- **Data for this task**
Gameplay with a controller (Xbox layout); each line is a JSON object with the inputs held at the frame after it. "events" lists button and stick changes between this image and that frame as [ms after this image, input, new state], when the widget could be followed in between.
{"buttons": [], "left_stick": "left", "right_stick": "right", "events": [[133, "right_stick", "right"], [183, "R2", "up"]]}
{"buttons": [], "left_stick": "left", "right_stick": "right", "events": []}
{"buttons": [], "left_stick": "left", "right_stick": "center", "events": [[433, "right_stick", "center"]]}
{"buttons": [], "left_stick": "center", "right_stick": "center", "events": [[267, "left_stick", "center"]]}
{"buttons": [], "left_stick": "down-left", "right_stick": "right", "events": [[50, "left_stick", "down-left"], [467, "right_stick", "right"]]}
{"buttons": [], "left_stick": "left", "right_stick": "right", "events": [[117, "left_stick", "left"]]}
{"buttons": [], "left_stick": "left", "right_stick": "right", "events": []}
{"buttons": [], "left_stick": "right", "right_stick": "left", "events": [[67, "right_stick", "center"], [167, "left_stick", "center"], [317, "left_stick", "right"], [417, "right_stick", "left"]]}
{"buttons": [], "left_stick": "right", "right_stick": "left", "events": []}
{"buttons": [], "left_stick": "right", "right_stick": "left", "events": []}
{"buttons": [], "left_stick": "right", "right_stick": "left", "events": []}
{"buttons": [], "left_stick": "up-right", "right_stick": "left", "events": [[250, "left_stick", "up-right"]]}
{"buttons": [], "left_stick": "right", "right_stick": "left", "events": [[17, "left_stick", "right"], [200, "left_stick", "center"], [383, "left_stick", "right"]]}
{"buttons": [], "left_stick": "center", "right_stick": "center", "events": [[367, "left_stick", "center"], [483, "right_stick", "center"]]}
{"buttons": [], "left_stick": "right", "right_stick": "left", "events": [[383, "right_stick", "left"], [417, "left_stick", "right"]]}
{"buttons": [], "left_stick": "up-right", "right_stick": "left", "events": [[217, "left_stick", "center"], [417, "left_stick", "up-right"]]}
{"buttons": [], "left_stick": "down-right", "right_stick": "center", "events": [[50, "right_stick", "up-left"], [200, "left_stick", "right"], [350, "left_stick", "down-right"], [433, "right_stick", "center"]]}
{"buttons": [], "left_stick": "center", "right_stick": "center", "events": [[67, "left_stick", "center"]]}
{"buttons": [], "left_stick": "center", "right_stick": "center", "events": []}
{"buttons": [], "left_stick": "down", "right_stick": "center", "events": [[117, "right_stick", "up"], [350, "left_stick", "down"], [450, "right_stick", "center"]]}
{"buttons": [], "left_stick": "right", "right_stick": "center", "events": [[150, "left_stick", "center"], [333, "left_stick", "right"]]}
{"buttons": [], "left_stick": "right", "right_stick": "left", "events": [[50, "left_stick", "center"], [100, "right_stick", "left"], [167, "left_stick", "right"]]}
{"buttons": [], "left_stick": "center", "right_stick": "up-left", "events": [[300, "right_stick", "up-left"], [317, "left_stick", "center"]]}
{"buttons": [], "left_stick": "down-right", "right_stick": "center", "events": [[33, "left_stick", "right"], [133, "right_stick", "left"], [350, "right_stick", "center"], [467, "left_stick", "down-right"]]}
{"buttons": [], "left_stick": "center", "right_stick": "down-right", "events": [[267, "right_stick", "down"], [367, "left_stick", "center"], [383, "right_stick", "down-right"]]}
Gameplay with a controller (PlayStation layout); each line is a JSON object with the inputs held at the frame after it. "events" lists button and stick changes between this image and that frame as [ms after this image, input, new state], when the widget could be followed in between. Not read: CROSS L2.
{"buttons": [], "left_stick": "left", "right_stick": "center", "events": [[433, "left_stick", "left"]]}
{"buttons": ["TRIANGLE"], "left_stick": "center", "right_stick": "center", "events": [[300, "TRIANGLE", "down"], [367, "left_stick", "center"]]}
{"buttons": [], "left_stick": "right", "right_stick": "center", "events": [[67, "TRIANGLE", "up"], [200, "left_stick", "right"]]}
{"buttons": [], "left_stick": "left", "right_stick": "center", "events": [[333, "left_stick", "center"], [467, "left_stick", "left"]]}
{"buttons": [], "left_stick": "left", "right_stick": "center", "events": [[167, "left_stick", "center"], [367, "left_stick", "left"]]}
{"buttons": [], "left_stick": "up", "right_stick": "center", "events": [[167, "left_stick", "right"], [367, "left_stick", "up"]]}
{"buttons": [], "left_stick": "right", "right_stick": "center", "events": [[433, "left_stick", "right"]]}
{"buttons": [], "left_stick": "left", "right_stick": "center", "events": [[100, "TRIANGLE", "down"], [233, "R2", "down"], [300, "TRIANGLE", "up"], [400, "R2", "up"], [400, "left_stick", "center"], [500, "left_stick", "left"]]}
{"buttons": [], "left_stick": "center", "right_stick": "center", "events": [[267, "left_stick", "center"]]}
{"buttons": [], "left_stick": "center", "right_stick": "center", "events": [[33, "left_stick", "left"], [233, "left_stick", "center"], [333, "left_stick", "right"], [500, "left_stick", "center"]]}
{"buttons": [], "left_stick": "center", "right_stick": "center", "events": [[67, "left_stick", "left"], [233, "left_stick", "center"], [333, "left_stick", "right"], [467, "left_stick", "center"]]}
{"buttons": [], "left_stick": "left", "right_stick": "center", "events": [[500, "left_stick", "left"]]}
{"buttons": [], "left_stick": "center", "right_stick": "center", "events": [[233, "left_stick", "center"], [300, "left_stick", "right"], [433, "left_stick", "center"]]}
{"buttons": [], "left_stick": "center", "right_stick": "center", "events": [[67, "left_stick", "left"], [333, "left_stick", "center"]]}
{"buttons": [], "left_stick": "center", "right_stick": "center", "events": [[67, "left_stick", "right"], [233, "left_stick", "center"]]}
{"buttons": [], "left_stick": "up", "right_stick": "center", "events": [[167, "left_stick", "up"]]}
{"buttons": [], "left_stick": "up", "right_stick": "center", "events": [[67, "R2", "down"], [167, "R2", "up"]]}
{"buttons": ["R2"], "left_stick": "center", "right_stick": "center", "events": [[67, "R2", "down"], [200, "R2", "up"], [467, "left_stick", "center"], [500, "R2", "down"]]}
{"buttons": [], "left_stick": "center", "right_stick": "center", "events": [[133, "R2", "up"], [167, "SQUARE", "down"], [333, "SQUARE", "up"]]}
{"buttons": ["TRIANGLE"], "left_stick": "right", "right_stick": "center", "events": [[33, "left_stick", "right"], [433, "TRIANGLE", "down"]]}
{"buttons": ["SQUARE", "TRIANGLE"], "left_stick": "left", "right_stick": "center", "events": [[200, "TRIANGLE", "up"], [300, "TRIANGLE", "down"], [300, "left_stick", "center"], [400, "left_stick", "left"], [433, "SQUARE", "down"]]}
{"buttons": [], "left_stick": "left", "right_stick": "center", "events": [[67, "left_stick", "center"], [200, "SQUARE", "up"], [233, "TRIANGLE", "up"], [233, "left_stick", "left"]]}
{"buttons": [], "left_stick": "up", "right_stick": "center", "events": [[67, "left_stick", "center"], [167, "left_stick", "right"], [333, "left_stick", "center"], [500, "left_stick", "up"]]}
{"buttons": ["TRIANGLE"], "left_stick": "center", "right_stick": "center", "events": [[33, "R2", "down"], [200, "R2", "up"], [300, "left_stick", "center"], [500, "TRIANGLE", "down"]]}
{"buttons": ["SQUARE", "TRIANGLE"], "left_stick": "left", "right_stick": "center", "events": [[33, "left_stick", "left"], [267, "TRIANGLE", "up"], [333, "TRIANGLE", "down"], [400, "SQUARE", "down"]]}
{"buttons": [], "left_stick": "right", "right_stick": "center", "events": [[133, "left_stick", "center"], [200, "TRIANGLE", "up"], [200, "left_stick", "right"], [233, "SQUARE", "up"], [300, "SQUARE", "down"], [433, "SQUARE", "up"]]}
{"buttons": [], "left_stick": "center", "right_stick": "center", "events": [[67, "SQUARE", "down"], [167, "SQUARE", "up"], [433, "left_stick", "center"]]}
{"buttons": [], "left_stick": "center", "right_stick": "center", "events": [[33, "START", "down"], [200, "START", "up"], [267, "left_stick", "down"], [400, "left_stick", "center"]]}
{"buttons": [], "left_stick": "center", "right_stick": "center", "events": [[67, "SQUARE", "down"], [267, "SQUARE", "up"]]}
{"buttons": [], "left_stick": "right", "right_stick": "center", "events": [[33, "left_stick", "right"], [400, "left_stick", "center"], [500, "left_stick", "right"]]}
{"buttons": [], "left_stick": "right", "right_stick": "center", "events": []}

- **What the exercise asks**
Find the word "when" in the entries and show each line where it is found.

- **Solution to the problem**
Gameplay with a controller (Xbox layout); each line is a JSON object with the inputs held at the frame after it. "events" lists button and stick changes between this image and that frame as [ms after this image, input, new state], when the widget could be followed in between.
Gameplay with a controller (PlayStation layout); each line is a JSON object with the inputs held at the frame after it. "events" lists button and stick changes between this image and that frame as [ms after this image, input, new state], when the widget could be followed in between. Not read: CROSS L2.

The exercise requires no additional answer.